● **TRY IT**: Your output should be the whole listing, identical to the original.

▬▬▬▬▬▬▬▬▬▬

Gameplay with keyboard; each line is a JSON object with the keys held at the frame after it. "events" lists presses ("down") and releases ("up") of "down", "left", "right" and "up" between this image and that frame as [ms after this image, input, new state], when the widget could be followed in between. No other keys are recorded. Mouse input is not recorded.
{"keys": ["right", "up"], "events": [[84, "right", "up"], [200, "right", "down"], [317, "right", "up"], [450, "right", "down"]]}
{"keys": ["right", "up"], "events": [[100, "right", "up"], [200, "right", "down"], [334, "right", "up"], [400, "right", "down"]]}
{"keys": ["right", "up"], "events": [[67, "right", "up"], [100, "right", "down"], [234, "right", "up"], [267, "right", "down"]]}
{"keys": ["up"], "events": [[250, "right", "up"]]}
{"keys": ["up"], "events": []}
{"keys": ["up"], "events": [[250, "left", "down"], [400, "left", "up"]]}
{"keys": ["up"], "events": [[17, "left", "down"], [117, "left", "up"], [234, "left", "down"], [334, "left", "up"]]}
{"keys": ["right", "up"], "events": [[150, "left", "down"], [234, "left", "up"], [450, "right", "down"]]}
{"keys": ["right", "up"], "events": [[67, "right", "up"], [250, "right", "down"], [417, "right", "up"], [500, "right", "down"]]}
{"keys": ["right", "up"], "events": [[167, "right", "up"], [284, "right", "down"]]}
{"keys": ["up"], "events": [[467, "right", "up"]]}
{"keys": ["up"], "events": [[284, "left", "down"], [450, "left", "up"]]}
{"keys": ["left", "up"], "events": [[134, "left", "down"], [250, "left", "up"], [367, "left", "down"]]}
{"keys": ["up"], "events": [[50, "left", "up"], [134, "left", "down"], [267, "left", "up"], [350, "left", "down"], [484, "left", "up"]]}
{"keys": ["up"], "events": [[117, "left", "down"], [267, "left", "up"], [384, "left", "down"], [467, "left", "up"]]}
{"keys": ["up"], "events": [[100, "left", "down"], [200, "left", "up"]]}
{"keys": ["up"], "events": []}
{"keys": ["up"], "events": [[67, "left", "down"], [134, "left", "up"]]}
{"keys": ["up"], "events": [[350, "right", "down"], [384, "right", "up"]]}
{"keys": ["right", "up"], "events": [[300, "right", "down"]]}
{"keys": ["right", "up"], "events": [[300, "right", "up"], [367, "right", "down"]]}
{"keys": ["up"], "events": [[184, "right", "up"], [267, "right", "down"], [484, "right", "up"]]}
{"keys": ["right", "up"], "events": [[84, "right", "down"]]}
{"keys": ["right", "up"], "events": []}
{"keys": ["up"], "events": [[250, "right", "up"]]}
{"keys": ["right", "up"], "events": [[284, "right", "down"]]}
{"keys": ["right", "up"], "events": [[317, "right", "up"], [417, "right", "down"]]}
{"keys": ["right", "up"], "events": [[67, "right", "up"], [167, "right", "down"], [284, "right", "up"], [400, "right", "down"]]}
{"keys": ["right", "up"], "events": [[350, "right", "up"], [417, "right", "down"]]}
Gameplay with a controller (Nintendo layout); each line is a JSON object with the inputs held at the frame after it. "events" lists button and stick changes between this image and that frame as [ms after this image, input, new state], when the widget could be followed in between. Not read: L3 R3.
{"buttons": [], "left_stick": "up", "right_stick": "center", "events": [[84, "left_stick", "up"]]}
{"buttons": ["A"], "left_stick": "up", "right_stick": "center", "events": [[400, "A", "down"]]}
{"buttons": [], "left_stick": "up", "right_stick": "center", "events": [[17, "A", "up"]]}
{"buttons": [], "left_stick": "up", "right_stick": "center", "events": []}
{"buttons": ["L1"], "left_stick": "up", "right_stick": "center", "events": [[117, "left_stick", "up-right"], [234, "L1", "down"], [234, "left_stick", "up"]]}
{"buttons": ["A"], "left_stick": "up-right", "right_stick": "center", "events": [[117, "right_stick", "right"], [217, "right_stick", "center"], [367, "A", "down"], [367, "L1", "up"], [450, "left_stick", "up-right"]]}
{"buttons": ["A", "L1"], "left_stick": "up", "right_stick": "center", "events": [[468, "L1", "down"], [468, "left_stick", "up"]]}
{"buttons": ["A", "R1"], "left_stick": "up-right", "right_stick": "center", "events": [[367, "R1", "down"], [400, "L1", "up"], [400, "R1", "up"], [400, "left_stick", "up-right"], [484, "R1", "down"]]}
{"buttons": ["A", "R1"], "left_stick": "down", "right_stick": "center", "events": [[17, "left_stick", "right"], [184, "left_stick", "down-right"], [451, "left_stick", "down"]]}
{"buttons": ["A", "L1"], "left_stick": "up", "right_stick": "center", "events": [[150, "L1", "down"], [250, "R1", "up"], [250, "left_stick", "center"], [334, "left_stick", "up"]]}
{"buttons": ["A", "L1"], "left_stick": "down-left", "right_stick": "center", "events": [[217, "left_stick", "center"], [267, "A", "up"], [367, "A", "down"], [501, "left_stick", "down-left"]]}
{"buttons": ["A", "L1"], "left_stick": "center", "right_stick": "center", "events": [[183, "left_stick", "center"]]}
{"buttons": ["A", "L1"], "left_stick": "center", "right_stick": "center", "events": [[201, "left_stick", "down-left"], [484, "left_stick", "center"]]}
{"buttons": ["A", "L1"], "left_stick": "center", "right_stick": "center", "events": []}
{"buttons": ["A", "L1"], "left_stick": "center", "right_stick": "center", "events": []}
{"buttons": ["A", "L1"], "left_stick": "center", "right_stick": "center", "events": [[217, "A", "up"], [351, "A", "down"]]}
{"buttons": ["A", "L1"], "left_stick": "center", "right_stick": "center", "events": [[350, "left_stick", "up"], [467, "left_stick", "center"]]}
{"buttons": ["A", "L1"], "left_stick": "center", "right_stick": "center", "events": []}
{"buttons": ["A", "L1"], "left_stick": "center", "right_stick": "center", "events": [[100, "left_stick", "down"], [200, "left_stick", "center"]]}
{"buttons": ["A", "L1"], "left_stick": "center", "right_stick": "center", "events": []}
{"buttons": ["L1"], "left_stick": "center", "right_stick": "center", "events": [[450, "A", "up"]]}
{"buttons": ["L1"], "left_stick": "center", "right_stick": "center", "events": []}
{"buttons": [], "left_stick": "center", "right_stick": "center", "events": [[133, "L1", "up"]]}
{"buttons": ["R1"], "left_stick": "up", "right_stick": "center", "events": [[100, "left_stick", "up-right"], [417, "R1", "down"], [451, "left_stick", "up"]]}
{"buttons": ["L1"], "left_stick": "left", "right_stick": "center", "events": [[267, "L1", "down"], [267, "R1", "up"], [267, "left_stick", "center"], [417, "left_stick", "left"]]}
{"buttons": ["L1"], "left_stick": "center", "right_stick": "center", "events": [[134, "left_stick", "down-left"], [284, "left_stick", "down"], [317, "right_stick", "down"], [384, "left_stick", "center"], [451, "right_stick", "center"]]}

▬▬▬▬▬▬▬▬▬▬

● **ANSWER TO THIS EXERCISE**:
Gameplay with keyboard; each line is a JSON object with the keys held at the frame after it. "events" lists presses ("down") and releases ("up") of "down", "left", "right" and "up" between this image and that frame as [ms after this image, input, new state], when the widget could be followed in between. No other keys are recorded. Mouse input is not recorded.
{"keys": ["right", "up"], "events": [[84, "right", "up"], [200, "right", "down"], [317, "right", "up"], [450, "right", "down"]]}
{"keys": ["right", "up"], "events": [[100, "right", "up"], [200, "right", "down"], [334, "right", "up"], [400, "right", "down"]]}
{"keys": ["right", "up"], "events": [[67, "right", "up"], [100, "right", "down"], [234, "right", "up"], [267, "right", "down"]]}
{"keys": ["up"], "events": [[250, "right", "up"]]}
{"keys": ["up"], "events": []}
{"keys": ["up"], "events": [[250, "left", "down"], [400, "left", "up"]]}
{"keys": ["up"], "events": [[17, "left", "down"], [117, "left", "up"], [234, "left", "down"], [334, "left", "up"]]}
{"keys": ["right", "up"], "events": [[150, "left", "down"], [234, "left", "up"], [450, "right", "down"]]}
{"keys": ["right", "up"], "events": [[67, "right", "up"], [250, "right", "down"], [417, "right", "up"], [500, "right", "down"]]}
{"keys": ["right", "up"], "events": [[167, "right", "up"], [284, "right", "down"]]}
{"keys": ["up"], "events": [[467, "right", "up"]]}
{"keys": ["up"], "events": [[284, "left", "down"], [450, "left", "up"]]}
{"keys": ["left", "up"], "events": [[134, "left", "down"], [250, "left", "up"], [367, "left", "down"]]}
{"keys": ["up"], "events": [[50, "left", "up"], [134, "left", "down"], [267, "left", "up"], [350, "left", "down"], [484, "left", "up"]]}
{"keys": ["up"], "events": [[117, "left", "down"], [267, "left", "up"], [384, "left", "down"], [467, "left", "up"]]}
{"keys": ["up"], "events": [[100, "left", "down"], [200, "left", "up"]]}
{"keys": ["up"], "events": []}
{"keys": ["up"], "events": [[67, "left", "down"], [134, "left", "up"]]}
{"keys": ["up"], "events": [[350, "right", "down"], [384, "right", "up"]]}
{"keys": ["right", "up"], "events": [[300, "right", "down"]]}
{"keys": ["right", "up"], "events": [[300, "right", "up"], [367, "right", "down"]]}
{"keys": ["up"], "events": [[184, "right", "up"], [267, "right", "down"], [484, "right", "up"]]}
{"keys": ["right", "up"], "events": [[84, "right", "down"]]}
{"keys": ["right", "up"], "events": []}
{"keys": ["up"], "events": [[250, "right", "up"]]}
{"keys": ["right", "up"], "events": [[284, "right", "down"]]}
{"keys": ["right", "up"], "events": [[317, "right", "up"], [417, "right", "down"]]}
{"keys": ["right", "up"], "events": [[67, "right", "up"], [167, "right", "down"], [284, "right", "up"], [400, "right", "down"]]}
{"keys": ["right", "up"], "events": [[350, "right", "up"], [417, "right", "down"]]}
Gameplay with a controller (Nintendo layout); each line is a JSON object with the inputs held at the frame after it. "events" lists button and stick changes between this image and that frame as [ms after this image, input, new state], when the widget could be followed in between. Not read: L3 R3.
{"buttons": [], "left_stick": "up", "right_stick": "center", "events": [[84, "left_stick", "up"]]}
{"buttons": ["A"], "left_stick": "up", "right_stick": "center", "events": [[400, "A", "down"]]}
{"buttons": [], "left_stick": "up", "right_stick": "center", "events": [[17, "A", "up"]]}
{"buttons": [], "left_stick": "up", "right_stick": "center", "events": []}
{"buttons": ["L1"], "left_stick": "up", "right_stick": "center", "events": [[117, "left_stick", "up-right"], [234, "L1", "down"], [234, "left_stick", "up"]]}
{"buttons": ["A"], "left_stick": "up-right", "right_stick": "center", "events": [[117, "right_stick", "right"], [217, "right_stick", "center"], [367, "A", "down"], [367, "L1", "up"], [450, "left_stick", "up-right"]]}
{"buttons": ["A", "L1"], "left_stick": "up", "right_stick": "center", "events": [[468, "L1", "down"], [468, "left_stick", "up"]]}
{"buttons": ["A", "R1"], "left_stick": "up-right", "right_stick": "center", "events": [[367, "R1", "down"], [400, "L1", "up"], [400, "R1", "up"], [400, "left_stick", "up-right"], [484, "R1", "down"]]}
{"buttons": ["A", "R1"], "left_stick": "down", "right_stick": "center", "events": [[17, "left_stick", "right"], [184, "left_stick", "down-right"], [451, "left_stick", "down"]]}
{"buttons": ["A", "L1"], "left_stick": "up", "right_stick": "center", "events": [[150, "L1", "down"], [250, "R1", "up"], [250, "left_stick", "center"], [334, "left_stick", "up"]]}
{"buttons": ["A", "L1"], "left_stick": "down-left", "right_stick": "center", "events": [[217, "left_stick", "center"], [267, "A", "up"], [367, "A", "down"], [501, "left_stick", "down-left"]]}
{"buttons": ["A", "L1"], "left_stick": "center", "right_stick": "center", "events": [[183, "left_stick", "center"]]}
{"buttons": ["A", "L1"], "left_stick": "center", "right_stick": "center", "events": [[201, "left_stick", "down-left"], [484, "left_stick", "center"]]}
{"buttons": ["A", "L1"], "left_stick": "center", "right_stick": "center", "events": []}
{"buttons": ["A", "L1"], "left_stick": "center", "right_stick": "center", "events": []}
{"buttons": ["A", "L1"], "left_stick": "center", "right_stick": "center", "events": [[217, "A", "up"], [351, "A", "down"]]}
{"buttons": ["A", "L1"], "left_stick": "center", "right_stick": "center", "events": [[350, "left_stick", "up"], [467, "left_stick", "center"]]}
{"buttons": ["A", "L1"], "left_stick": "center", "right_stick": "center", "events": []}
{"buttons": ["A", "L1"], "left_stick": "center", "right_stick": "center", "events": [[100, "left_stick", "down"], [200, "left_stick", "center"]]}
{"buttons": ["A", "L1"], "left_stick": "center", "right_stick": "center", "events": []}
{"buttons": ["L1"], "left_stick": "center", "right_stick": "center", "events": [[450, "A", "up"]]}
{"buttons": ["L1"], "left_stick": "center", "right_stick": "center", "events": []}
{"buttons": [], "left_stick": "center", "right_stick": "center", "events": [[133, "L1", "up"]]}
{"buttons": ["R1"], "left_stick": "up", "right_stick": "center", "events": [[100, "left_stick", "up-right"], [417, "R1", "down"], [451, "left_stick", "up"]]}
{"buttons": ["L1"], "left_stick": "left", "right_stick": "center", "events": [[267, "L1", "down"], [267, "R1", "up"], [267, "left_stick", "center"], [417, "left_stick", "left"]]}
{"buttons": ["L1"], "left_stick": "center", "right_stick": "center", "events": [[134, "left_stick", "down-left"], [284, "left_stick", "down"], [317, "right_stick", "down"], [384, "left_stick", "center"], [451, "right_stick", "center"]]}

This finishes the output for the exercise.